Lorch Jochen H, Posner Marshall R, Wirth Lori J, Haddad Robert I
Dana Farber Cancer Institute, SW430, 44 Binney Street, Boston, MA 02115, USA.
Hematol Oncol Clin North Am. 2008 Dec;22(6):1155-63, viii. doi: 10.1016/j.hoc.2008.08.004.
Locally advanced squamous cell cancer of the head and neck is a major contributor to morbidity and mortality worldwide. Despite progress through the use of multimodality treatment involving surgery, radiotherapy, and chemotherapy in recent years, the survival remains poor, and treatment-related morbidity-mainly caused by radiation-induced effects such as soft tissue scarring, esophageal stenosis, xerostomia, dental decay, and osteoradionecrosis-is a major problem in long-term survivors. Data from early trials and encouraging results from meta-analyses have revived interest in the use of neoadjuvant or induction chemotherapy before definitive local treatment. Recent randomized trials have demonstrated marked improvements in survival with the addition of the taxane docetaxel (Taxotere) to the traditional induction regimen consisting of cisplatin and 5FU (TPF) compared with cisplatin and 5FU (PF) alone and have established a new standard of care. The newer TPF induction chemotherapy regimens also appear to be tolerated better than PF when accompanied by adequate supportive measures. Studies to enhance the efficacy of TPF induction chemotherapy by adding new targeted agents, such as the EGF-R inhibitors cetuximab and panitumumab, are underway.

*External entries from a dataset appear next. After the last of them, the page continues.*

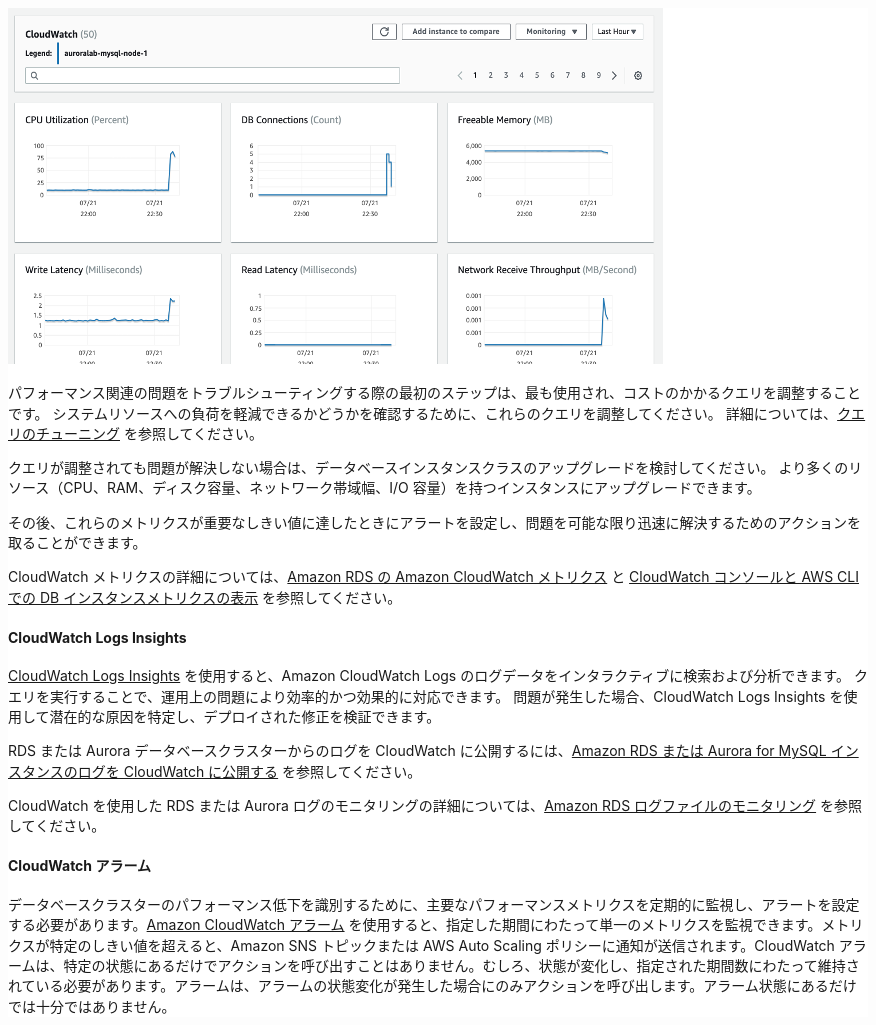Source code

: ![db_cw_metrics.png](../../images/db_cw_metrics.png)

パフォーマンス関連の問題をトラブルシューティングする際の最初のステップは、最も使用され、コストのかかるクエリを調整することです。
システムリソースへの負荷を軽減できるかどうかを確認するために、これらのクエリを調整してください。
詳細については、[クエリのチューニング](https://docs.aws.amazon.com/ja_jp/AmazonRDS/latest/UserGuide/CHAP_BestPractices.html) を参照してください。

クエリが調整されても問題が解決しない場合は、データベースインスタンスクラスのアップグレードを検討してください。
より多くのリソース（CPU、RAM、ディスク容量、ネットワーク帯域幅、I/O 容量）を持つインスタンスにアップグレードできます。

その後、これらのメトリクスが重要なしきい値に達したときにアラートを設定し、問題を可能な限り迅速に解決するためのアクションを取ることができます。

CloudWatch メトリクスの詳細については、[Amazon RDS の Amazon CloudWatch メトリクス](https://docs.aws.amazon.com/ja_jp/AmazonRDS/latest/UserGuide/rds-metrics.html) と [CloudWatch コンソールと AWS CLI での DB インスタンスメトリクスの表示](https://docs.aws.amazon.com/ja_jp/AmazonRDS/latest/UserGuide/metrics_dimensions.html) を参照してください。



#### CloudWatch Logs Insights

[CloudWatch Logs Insights](https://docs.aws.amazon.com/ja_jp/AmazonCloudWatch/latest/logs/AnalyzingLogData.html) を使用すると、Amazon CloudWatch Logs のログデータをインタラクティブに検索および分析できます。
クエリを実行することで、運用上の問題により効率的かつ効果的に対応できます。
問題が発生した場合、CloudWatch Logs Insights を使用して潜在的な原因を特定し、デプロイされた修正を検証できます。

RDS または Aurora データベースクラスターからのログを CloudWatch に公開するには、[Amazon RDS または Aurora for MySQL インスタンスのログを CloudWatch に公開する](https://repost.aws/knowledge-center/rds-aurora-mysql-logs-cloudwatch) を参照してください。

CloudWatch を使用した RDS または Aurora ログのモニタリングの詳細については、[Amazon RDS ログファイルのモニタリング](https://docs.aws.amazon.com/ja_jp/AmazonRDS/latest/UserGuide/USER_LogAccess.html) を参照してください。



#### CloudWatch アラーム

データベースクラスターのパフォーマンス低下を識別するために、主要なパフォーマンスメトリクスを定期的に監視し、アラートを設定する必要があります。[Amazon CloudWatch アラーム](https://docs.aws.amazon.com/ja_jp/AmazonCloudWatch/latest/monitoring/AlarmThatSendsEmail.html) を使用すると、指定した期間にわたって単一のメトリクスを監視できます。メトリクスが特定のしきい値を超えると、Amazon SNS トピックまたは AWS Auto Scaling ポリシーに通知が送信されます。CloudWatch アラームは、特定の状態にあるだけでアクションを呼び出すことはありません。むしろ、状態が変化し、指定された期間数にわたって維持されている必要があります。アラームは、アラームの状態変化が発生した場合にのみアクションを呼び出します。アラーム状態にあるだけでは十分ではありません。

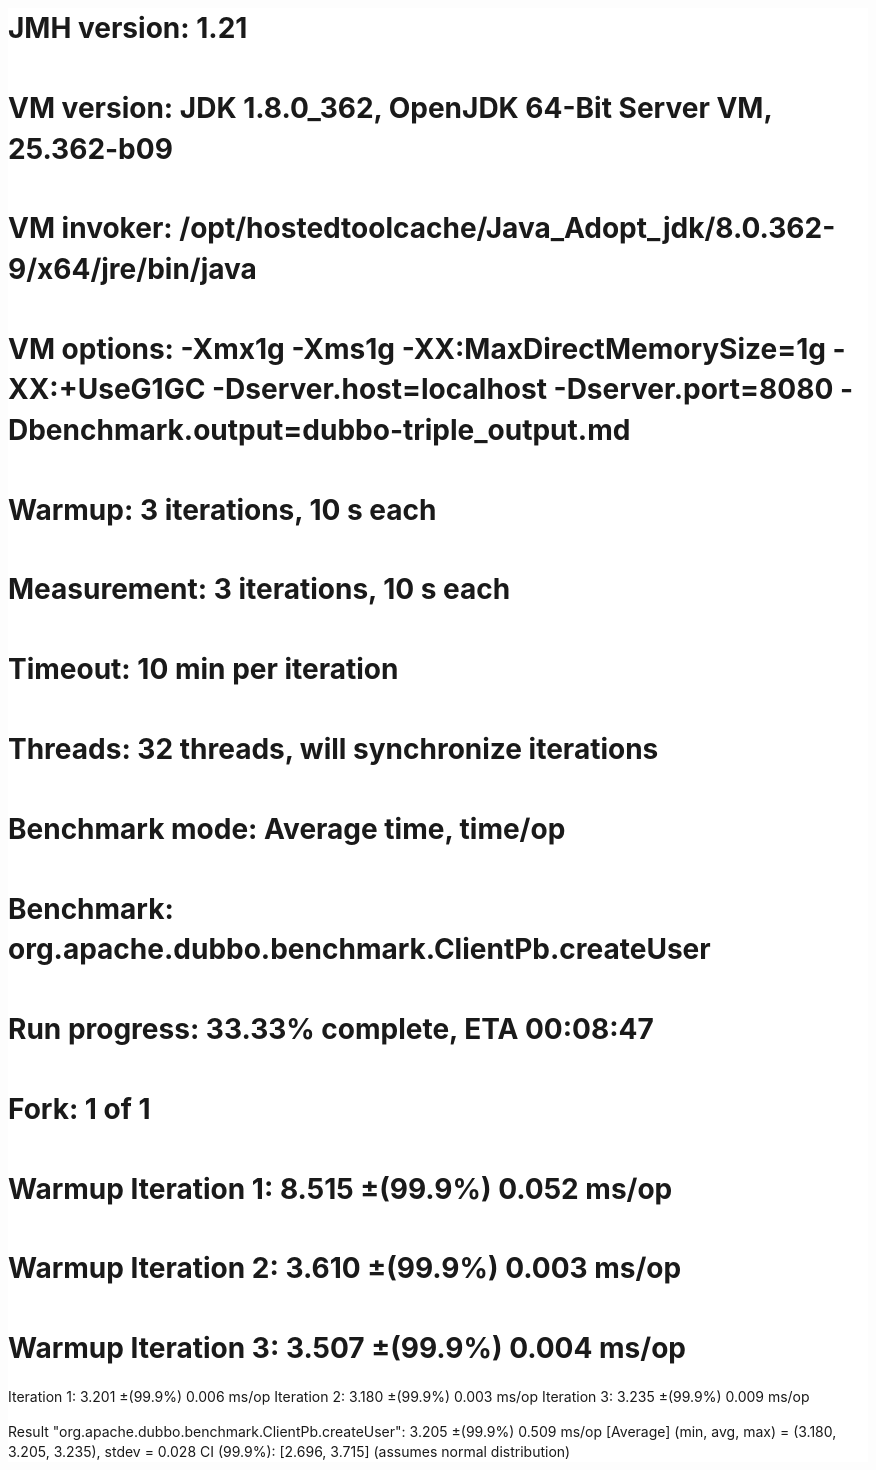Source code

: 
# JMH version: 1.21
# VM version: JDK 1.8.0_362, OpenJDK 64-Bit Server VM, 25.362-b09
# VM invoker: /opt/hostedtoolcache/Java_Adopt_jdk/8.0.362-9/x64/jre/bin/java
# VM options: -Xmx1g -Xms1g -XX:MaxDirectMemorySize=1g -XX:+UseG1GC -Dserver.host=localhost -Dserver.port=8080 -Dbenchmark.output=dubbo-triple_output.md
# Warmup: 3 iterations, 10 s each
# Measurement: 3 iterations, 10 s each
# Timeout: 10 min per iteration
# Threads: 32 threads, will synchronize iterations
# Benchmark mode: Average time, time/op
# Benchmark: org.apache.dubbo.benchmark.ClientPb.createUser

# Run progress: 33.33% complete, ETA 00:08:47
# Fork: 1 of 1
# Warmup Iteration   1: 8.515 ±(99.9%) 0.052 ms/op
# Warmup Iteration   2: 3.610 ±(99.9%) 0.003 ms/op
# Warmup Iteration   3: 3.507 ±(99.9%) 0.004 ms/op
Iteration   1: 3.201 ±(99.9%) 0.006 ms/op
Iteration   2: 3.180 ±(99.9%) 0.003 ms/op
Iteration   3: 3.235 ±(99.9%) 0.009 ms/op


Result "org.apache.dubbo.benchmark.ClientPb.createUser":
  3.205 ±(99.9%) 0.509 ms/op [Average]
  (min, avg, max) = (3.180, 3.205, 3.235), stdev = 0.028
  CI (99.9%): [2.696, 3.715] (assumes normal distribution)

局部晚期头颈部鳞状细胞癌是全球发病和死亡的主要原因。尽管近年来通过采用包括手术、放疗和化疗在内的多模式治疗取得了进展,但生存率仍然很低,而且与治疗相关的发病率——主要由辐射诱导的效应如软组织瘢痕形成、食管狭窄、口干、龋齿和放射性骨坏死引起——是长期存活者的一个主要问题。早期试验的数据和荟萃分析的鼓舞人心的结果重新激发了人们对在确定性局部治疗前使用新辅助或诱导化疗的兴趣。最近的随机试验表明,与单独使用顺铂和5-氟尿嘧啶(PF)相比,在由顺铂和5-氟尿嘧啶组成的传统诱导方案(TPF)中加入紫杉烷多西他赛(泰索帝)可显著提高生存率,并确立了新的治疗标准。当有足够的支持措施时,更新的TPF诱导化疗方案似乎也比PF耐受性更好。通过添加新的靶向药物(如表皮生长因子受体抑制剂西妥昔单抗和帕尼单抗)来提高TPF诱导化疗疗效的研究正在进行中。